*** Opening DATA SECTION ***
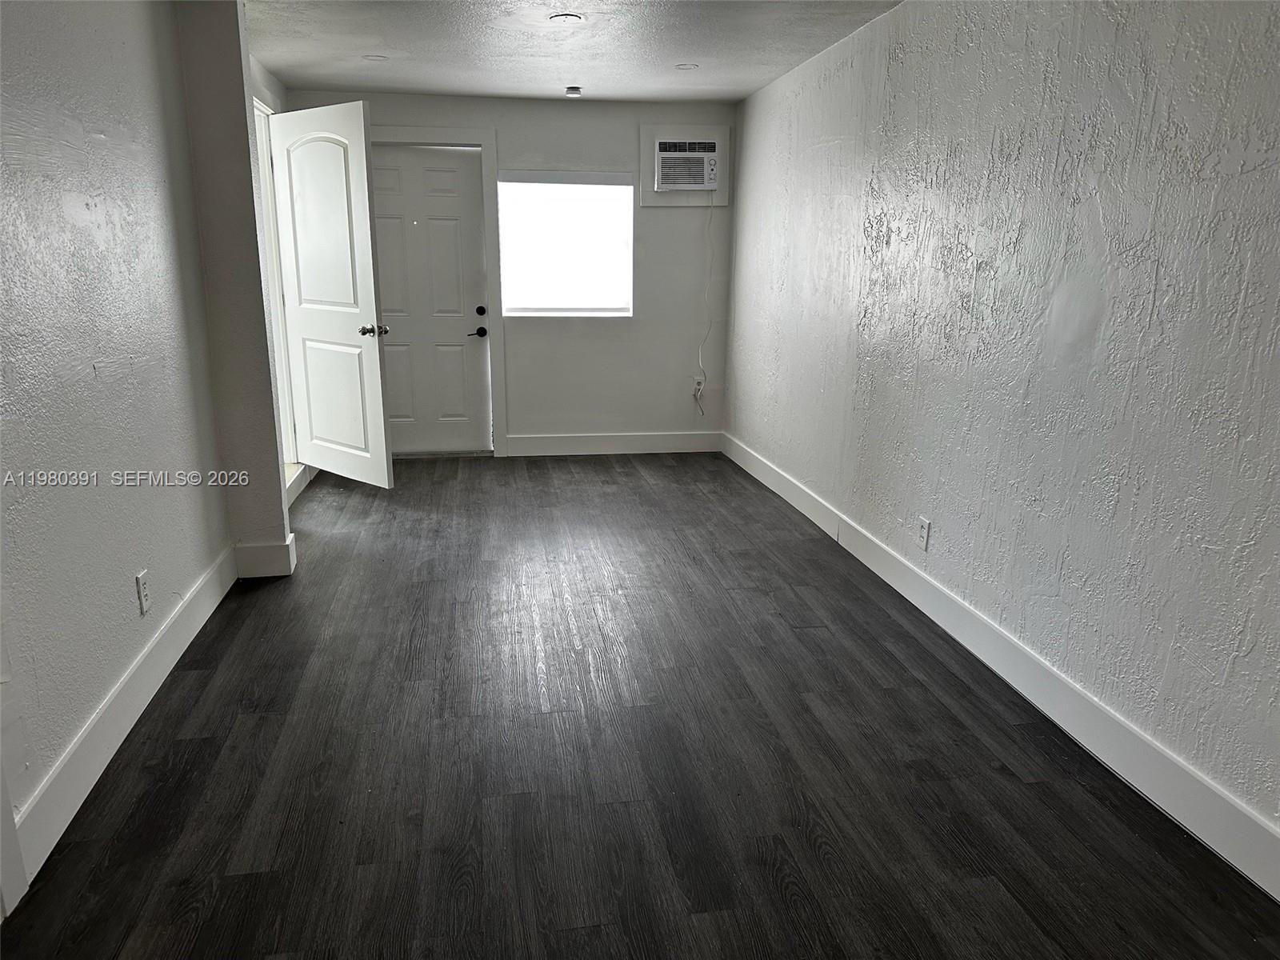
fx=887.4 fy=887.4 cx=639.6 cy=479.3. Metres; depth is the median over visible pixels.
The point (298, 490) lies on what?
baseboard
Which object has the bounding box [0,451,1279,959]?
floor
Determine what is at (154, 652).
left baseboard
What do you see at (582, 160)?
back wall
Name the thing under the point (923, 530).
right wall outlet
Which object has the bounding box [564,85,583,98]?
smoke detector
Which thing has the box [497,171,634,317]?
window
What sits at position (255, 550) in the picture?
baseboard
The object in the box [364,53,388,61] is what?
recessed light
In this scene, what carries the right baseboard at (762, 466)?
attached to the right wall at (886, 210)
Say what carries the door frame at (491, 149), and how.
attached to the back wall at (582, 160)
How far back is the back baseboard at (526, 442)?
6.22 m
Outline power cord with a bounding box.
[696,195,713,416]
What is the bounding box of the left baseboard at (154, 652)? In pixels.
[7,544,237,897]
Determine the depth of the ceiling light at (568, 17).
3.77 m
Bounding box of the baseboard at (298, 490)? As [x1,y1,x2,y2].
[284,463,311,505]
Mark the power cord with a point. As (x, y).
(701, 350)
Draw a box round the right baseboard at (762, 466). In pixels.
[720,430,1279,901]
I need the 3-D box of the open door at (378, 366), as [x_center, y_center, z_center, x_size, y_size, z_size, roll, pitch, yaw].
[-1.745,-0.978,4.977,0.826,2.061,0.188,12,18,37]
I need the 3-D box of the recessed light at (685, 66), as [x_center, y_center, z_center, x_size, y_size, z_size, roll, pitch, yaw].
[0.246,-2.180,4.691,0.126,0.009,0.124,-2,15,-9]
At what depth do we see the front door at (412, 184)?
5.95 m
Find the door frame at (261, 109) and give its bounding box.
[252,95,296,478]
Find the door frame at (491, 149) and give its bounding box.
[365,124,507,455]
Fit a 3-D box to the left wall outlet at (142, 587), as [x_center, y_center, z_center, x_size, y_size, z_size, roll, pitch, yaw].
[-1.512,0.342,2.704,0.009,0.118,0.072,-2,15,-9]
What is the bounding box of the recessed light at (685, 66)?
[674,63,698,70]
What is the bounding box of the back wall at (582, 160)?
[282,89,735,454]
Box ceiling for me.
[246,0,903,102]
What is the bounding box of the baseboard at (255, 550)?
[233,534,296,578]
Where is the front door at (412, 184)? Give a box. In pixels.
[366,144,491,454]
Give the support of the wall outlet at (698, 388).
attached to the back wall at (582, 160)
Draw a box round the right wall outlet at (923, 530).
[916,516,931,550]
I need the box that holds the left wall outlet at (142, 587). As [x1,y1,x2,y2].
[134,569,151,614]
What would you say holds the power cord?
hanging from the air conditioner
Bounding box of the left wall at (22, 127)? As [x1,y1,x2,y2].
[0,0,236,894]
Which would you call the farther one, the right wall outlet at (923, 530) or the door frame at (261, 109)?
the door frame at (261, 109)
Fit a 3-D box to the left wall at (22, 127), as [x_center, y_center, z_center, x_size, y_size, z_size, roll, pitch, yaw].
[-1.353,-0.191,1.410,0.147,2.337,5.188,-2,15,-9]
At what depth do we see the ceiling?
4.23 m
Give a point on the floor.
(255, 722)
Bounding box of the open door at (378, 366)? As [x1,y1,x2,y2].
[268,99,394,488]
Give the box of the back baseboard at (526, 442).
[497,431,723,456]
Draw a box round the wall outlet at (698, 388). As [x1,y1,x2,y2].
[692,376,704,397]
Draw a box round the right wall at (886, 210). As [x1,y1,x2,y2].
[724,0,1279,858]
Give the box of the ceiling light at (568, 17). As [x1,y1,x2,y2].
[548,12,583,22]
*** Closing DATA SECTION ***
ASSIGNMENT
Only the pictures are to be left out, and all of the data must otherwise be transcribed exactly.

OUTPUT
fx=887.4 fy=887.4 cx=639.6 cy=479.3. Metres; depth is the median over visible pixels.
The point (298, 490) lies on what?
baseboard
Which object has the bounding box [0,451,1279,959]?
floor
Determine what is at (154, 652).
left baseboard
What do you see at (582, 160)?
back wall
Name the thing under the point (923, 530).
right wall outlet
Which object has the bounding box [564,85,583,98]?
smoke detector
Which thing has the box [497,171,634,317]?
window
What sits at position (255, 550) in the picture?
baseboard
The object in the box [364,53,388,61] is what?
recessed light
In this scene, what carries the right baseboard at (762, 466)?
attached to the right wall at (886, 210)
Say what carries the door frame at (491, 149), and how.
attached to the back wall at (582, 160)
How far back is the back baseboard at (526, 442)?
6.22 m
Outline power cord with a bounding box.
[696,195,713,416]
What is the bounding box of the left baseboard at (154, 652)? In pixels.
[7,544,237,897]
Determine the depth of the ceiling light at (568, 17).
3.77 m
Bounding box of the baseboard at (298, 490)? As [x1,y1,x2,y2].
[284,463,311,505]
Mark the power cord with a point. As (x, y).
(701, 350)
Draw a box round the right baseboard at (762, 466). In pixels.
[720,430,1279,901]
I need the 3-D box of the open door at (378, 366), as [x_center, y_center, z_center, x_size, y_size, z_size, roll, pitch, yaw].
[-1.745,-0.978,4.977,0.826,2.061,0.188,12,18,37]
I need the 3-D box of the recessed light at (685, 66), as [x_center, y_center, z_center, x_size, y_size, z_size, roll, pitch, yaw].
[0.246,-2.180,4.691,0.126,0.009,0.124,-2,15,-9]
At what depth do we see the front door at (412, 184)?
5.95 m
Find the door frame at (261, 109) and give its bounding box.
[252,95,296,478]
Find the door frame at (491, 149) and give its bounding box.
[365,124,507,455]
Fit a 3-D box to the left wall outlet at (142, 587), as [x_center, y_center, z_center, x_size, y_size, z_size, roll, pitch, yaw].
[-1.512,0.342,2.704,0.009,0.118,0.072,-2,15,-9]
What is the bounding box of the recessed light at (685, 66)?
[674,63,698,70]
What is the bounding box of the back wall at (582, 160)?
[282,89,735,454]
Box ceiling for me.
[246,0,903,102]
What is the bounding box of the baseboard at (255, 550)?
[233,534,296,578]
Where is the front door at (412, 184)? Give a box. In pixels.
[366,144,491,454]
Give the support of the wall outlet at (698, 388).
attached to the back wall at (582, 160)
Draw a box round the right wall outlet at (923, 530).
[916,516,931,550]
I need the box that holds the left wall outlet at (142, 587). As [x1,y1,x2,y2].
[134,569,151,614]
What would you say holds the power cord?
hanging from the air conditioner
Bounding box of the left wall at (22, 127)? As [x1,y1,x2,y2].
[0,0,236,894]
Which would you call the farther one, the right wall outlet at (923, 530) or the door frame at (261, 109)?
the door frame at (261, 109)
Fit a 3-D box to the left wall at (22, 127), as [x_center, y_center, z_center, x_size, y_size, z_size, roll, pitch, yaw].
[-1.353,-0.191,1.410,0.147,2.337,5.188,-2,15,-9]
At what depth do we see the ceiling?
4.23 m
Give a point on the floor.
(255, 722)
Bounding box of the open door at (378, 366)? As [x1,y1,x2,y2].
[268,99,394,488]
Give the box of the back baseboard at (526, 442).
[497,431,723,456]
Draw a box round the wall outlet at (698, 388). As [x1,y1,x2,y2].
[692,376,704,397]
Draw a box round the right wall at (886, 210). As [x1,y1,x2,y2].
[724,0,1279,858]
Give the box of the ceiling light at (568, 17). As [x1,y1,x2,y2].
[548,12,583,22]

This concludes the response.